In the fourth quarter, knee implant revenue fell 1.1% on an underlying basis and hip implant sales were down 6.1%. While Smith & Nephew saw growth in parts of the orthopaedic business, with sales of CORI robotic systems driving "other reconstruction" revenues up from $16 million to $25 million, they failed to offset the falling revenues in the key franchises, causing underlying orthopaedic sales to fall 2.6%.
"There was an impact from omicron outbreaks across the surgical categories particularly in hip, knee and extremity. Hip and knee sales into the channel in China continue to be slow ahead of the [volume-based procurement] tender implementation this March," outgoing CEO Roland Diggelmann said on a conference call with investors.

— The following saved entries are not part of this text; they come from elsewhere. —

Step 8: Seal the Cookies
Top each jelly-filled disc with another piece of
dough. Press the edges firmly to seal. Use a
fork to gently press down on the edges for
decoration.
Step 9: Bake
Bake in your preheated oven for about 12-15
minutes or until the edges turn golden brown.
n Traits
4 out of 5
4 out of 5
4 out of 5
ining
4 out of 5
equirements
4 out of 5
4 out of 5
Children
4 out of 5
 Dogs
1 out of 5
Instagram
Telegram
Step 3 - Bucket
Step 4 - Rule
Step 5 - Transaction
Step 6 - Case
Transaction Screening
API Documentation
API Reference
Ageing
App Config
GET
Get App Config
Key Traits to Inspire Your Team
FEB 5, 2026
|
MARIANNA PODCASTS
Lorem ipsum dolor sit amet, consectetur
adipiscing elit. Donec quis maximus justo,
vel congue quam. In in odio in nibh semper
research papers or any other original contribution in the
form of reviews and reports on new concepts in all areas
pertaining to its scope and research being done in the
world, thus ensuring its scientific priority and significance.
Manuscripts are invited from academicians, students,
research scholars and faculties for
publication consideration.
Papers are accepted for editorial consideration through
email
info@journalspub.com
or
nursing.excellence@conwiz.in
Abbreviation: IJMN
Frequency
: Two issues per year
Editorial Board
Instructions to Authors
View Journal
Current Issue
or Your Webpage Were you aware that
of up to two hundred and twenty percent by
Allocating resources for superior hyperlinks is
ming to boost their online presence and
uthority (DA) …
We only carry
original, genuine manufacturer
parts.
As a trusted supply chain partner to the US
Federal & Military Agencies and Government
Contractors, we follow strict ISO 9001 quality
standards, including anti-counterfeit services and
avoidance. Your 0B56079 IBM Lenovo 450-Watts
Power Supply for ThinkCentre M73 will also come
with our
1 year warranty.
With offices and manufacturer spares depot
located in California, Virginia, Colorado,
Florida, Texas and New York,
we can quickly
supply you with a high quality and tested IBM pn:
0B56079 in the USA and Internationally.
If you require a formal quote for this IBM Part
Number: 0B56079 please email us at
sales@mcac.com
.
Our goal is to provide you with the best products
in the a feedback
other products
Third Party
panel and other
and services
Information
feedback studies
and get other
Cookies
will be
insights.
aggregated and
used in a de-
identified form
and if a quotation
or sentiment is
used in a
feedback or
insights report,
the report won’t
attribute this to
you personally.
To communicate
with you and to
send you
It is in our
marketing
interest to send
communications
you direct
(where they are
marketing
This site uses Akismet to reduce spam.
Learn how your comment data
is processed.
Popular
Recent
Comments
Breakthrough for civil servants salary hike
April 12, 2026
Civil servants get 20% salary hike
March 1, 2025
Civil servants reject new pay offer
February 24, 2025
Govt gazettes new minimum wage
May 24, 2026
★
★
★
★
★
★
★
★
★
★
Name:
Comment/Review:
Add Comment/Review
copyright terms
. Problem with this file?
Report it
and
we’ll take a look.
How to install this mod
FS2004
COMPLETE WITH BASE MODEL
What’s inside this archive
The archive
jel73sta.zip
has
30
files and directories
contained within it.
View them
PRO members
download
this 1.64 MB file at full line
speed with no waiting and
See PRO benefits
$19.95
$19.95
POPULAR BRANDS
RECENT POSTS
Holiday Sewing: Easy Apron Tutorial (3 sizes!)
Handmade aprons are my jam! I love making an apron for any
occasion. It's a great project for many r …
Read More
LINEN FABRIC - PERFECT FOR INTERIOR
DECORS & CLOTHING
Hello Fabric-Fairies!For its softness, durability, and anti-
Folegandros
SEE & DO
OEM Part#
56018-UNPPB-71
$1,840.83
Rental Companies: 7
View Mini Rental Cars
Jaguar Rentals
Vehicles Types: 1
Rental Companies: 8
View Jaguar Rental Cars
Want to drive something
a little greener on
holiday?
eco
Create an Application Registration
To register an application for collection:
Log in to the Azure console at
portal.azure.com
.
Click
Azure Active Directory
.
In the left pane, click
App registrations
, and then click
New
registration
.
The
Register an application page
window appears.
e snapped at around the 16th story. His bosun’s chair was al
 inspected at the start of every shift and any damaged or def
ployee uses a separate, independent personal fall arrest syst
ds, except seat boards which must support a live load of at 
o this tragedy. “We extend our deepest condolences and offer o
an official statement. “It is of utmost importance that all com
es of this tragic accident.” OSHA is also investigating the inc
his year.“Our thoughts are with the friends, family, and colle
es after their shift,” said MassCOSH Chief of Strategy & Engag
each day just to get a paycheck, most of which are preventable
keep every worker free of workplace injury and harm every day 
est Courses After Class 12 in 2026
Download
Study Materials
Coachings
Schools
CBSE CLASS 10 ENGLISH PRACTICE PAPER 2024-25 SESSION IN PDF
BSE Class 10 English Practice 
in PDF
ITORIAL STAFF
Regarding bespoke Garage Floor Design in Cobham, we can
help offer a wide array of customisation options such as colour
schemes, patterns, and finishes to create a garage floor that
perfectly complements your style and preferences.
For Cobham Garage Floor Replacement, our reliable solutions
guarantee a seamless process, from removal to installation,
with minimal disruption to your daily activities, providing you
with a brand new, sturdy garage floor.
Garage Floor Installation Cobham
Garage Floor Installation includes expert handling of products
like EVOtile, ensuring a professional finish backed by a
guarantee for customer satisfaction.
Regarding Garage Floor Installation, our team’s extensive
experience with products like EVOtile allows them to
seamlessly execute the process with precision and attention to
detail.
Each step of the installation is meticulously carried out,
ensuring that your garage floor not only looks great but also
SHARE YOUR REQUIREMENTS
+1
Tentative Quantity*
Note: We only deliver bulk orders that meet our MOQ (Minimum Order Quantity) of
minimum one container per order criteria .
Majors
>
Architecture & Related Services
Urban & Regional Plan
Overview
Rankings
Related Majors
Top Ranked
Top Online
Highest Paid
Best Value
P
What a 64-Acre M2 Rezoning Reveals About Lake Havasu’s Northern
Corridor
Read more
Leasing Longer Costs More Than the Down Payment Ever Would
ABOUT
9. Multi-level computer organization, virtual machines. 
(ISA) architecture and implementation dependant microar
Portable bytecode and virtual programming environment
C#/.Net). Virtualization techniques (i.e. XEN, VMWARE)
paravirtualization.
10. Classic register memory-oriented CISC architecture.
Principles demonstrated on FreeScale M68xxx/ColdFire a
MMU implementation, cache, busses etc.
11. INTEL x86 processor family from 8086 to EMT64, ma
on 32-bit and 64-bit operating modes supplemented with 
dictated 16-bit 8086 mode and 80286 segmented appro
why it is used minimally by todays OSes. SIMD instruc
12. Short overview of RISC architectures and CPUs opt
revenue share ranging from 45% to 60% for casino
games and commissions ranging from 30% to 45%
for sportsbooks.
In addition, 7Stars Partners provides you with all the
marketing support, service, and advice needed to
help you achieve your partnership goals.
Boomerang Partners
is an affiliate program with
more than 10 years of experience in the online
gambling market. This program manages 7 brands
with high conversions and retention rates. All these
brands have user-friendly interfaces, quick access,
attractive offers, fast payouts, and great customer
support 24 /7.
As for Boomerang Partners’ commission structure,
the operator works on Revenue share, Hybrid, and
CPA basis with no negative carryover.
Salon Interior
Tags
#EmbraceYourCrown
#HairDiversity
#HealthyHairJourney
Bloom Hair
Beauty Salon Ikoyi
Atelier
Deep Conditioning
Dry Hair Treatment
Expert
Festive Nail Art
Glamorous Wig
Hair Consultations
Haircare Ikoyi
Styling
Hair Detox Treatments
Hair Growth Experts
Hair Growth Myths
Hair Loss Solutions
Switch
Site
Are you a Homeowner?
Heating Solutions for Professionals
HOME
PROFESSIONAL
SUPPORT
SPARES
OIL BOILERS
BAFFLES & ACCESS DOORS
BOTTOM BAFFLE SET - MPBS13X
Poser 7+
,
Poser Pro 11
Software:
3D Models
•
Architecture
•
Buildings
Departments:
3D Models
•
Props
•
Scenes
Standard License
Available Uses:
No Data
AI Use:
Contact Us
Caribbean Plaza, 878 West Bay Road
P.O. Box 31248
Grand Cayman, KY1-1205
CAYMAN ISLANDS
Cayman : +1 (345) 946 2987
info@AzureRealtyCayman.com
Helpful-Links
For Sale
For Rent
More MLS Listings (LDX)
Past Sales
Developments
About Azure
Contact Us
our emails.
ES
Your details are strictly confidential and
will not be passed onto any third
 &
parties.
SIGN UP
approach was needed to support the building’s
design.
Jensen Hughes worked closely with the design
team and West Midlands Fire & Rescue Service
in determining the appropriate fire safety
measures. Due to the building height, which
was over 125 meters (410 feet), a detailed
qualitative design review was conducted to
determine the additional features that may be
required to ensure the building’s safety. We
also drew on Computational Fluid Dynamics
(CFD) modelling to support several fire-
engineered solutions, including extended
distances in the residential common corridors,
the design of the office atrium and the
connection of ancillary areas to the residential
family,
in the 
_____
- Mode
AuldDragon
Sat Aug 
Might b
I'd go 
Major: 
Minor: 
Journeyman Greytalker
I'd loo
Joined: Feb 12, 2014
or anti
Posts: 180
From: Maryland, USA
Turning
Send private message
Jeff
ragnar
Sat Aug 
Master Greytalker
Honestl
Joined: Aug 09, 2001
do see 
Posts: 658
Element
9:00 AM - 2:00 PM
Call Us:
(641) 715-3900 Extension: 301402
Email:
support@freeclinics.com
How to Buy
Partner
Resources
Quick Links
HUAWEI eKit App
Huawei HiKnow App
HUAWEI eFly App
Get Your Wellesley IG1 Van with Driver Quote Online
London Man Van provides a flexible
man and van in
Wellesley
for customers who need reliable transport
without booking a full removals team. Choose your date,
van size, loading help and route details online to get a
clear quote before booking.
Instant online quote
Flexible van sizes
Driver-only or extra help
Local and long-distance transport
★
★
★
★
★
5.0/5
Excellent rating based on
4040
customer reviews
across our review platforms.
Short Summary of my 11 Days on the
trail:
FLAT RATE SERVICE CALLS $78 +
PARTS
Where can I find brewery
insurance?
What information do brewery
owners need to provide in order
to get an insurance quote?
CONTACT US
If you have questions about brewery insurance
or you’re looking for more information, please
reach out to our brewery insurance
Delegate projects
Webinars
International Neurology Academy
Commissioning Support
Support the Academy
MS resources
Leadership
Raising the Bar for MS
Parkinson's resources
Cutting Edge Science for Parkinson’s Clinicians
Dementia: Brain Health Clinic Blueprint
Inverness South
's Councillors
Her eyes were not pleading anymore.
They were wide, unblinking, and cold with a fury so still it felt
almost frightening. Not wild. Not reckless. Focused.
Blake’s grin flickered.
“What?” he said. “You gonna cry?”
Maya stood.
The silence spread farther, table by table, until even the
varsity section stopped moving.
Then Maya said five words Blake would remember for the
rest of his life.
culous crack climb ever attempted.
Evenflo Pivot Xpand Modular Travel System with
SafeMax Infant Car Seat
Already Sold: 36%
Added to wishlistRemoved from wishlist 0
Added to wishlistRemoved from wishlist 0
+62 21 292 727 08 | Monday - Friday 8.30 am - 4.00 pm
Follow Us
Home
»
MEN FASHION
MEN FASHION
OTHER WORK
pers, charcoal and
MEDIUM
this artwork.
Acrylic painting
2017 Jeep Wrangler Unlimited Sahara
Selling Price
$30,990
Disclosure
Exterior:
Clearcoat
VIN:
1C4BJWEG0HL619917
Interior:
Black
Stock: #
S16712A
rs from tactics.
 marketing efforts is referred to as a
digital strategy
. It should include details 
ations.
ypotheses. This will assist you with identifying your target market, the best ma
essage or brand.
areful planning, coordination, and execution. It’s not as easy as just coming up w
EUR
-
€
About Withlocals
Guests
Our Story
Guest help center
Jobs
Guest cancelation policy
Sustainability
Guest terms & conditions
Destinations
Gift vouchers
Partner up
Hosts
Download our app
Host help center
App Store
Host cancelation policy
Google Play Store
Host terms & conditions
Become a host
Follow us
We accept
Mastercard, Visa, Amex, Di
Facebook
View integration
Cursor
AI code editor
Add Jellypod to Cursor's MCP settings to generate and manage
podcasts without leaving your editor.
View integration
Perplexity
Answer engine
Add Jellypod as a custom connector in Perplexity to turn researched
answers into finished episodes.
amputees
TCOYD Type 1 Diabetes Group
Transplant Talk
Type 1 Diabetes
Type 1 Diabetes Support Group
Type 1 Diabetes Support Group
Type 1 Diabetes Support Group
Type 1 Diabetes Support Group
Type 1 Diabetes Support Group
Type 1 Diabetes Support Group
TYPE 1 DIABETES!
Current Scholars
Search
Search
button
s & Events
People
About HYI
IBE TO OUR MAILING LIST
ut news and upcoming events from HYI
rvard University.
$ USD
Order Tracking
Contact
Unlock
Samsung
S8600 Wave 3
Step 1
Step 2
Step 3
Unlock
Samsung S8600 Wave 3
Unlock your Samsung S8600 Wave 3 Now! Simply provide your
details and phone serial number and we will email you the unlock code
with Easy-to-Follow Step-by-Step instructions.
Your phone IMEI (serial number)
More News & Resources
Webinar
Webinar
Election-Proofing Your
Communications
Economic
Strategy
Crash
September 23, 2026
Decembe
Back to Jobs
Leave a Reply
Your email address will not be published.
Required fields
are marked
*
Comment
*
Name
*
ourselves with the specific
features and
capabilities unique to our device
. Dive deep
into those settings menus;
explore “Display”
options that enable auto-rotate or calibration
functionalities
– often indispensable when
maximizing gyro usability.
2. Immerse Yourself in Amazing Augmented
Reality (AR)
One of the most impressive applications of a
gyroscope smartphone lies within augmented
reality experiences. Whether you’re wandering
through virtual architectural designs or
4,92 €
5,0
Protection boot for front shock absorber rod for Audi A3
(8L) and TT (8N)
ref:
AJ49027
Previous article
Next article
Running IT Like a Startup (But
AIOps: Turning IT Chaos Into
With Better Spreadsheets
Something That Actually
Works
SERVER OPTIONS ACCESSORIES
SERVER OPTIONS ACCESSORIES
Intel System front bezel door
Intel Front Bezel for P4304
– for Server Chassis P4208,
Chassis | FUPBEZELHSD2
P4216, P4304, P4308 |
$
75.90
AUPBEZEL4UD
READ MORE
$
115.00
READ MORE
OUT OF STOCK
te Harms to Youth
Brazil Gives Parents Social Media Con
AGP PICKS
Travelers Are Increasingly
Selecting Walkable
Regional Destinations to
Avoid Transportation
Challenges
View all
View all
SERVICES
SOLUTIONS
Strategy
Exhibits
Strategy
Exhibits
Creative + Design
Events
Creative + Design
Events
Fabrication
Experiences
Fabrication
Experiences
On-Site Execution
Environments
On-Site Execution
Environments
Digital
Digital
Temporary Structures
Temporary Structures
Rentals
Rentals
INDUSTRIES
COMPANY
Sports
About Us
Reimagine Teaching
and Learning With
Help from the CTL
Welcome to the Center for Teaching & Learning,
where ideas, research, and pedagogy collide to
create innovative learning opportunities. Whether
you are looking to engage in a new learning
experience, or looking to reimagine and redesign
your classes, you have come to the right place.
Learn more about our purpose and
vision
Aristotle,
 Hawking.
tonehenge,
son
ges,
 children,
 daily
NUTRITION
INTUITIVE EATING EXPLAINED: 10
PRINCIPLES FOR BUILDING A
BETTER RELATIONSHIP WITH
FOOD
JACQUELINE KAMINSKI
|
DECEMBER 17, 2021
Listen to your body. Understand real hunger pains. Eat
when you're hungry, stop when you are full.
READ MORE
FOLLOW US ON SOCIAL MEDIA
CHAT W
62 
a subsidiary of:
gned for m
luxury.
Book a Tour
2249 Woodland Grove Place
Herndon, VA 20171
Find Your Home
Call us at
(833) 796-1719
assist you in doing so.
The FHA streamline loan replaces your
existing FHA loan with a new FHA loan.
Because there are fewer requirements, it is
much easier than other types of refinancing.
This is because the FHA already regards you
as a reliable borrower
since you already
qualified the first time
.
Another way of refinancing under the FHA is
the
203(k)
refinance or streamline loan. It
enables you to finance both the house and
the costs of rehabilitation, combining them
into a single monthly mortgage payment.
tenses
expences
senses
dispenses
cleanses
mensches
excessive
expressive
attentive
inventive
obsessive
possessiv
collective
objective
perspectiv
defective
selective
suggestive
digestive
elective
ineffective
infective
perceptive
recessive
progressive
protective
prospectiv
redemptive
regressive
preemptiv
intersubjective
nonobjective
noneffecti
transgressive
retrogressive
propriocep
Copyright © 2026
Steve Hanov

Smith & Nephew calculated China destocking and provisions cut revenue by about $25 million. Supply constraints created an additional $30 million headwind, similar to what happened in the third quarter, as Smith & Nephew continued to contend with internal issues that predate the external disruption faced by the broader medtech industry.
In response to its own supply problems, Smith & Nephew has switched to a specialist third-party logistics provider in Europe and plans to make the transition in Memphis this year. A Malaysian orthopaedics plant is also expected to come online this year, ahead of schedule, intended to make Smith & Nephew more resilient to disruptions at any single facility.
For now, Smith & Nephew expects internal and external supply challenges to affect growth in the first half of the year. Even so, with the guidance assuming "demand is largely unconstrained by COVID outbreaks for the rest of the year," Smith & Nephew expects to outperform its historical growth levels. The 2022 forecast assumes healthcare staffing pressures will continue.
Other orthopaedic companies have made slightly different assumptions. At the lower end of its 6% to 8% organic net sales growth target, Stryker assumes continued COVID-19-related volatility, including supply chain pressures. Zimmer's guidance of -4% to 0% sales growth assumes COVID-19 and healthcare staffing pressures continue throughout 2022, although it expects the situation to improve in the back half of the year.
Responsibility for hitting Smith & Nephew's sales target will fall on a new CEO. Nath is set to take over as CEO on April 1, having spent the past four years at Siemens Healthineers and a decade before that rising through the ranks at Abbott Laboratories. Nath's appointment brings Diggelmann's time as CEO of Smith & Nephew to an end less than three years after he joined the company, with most of his tenure dominated by the pandemic.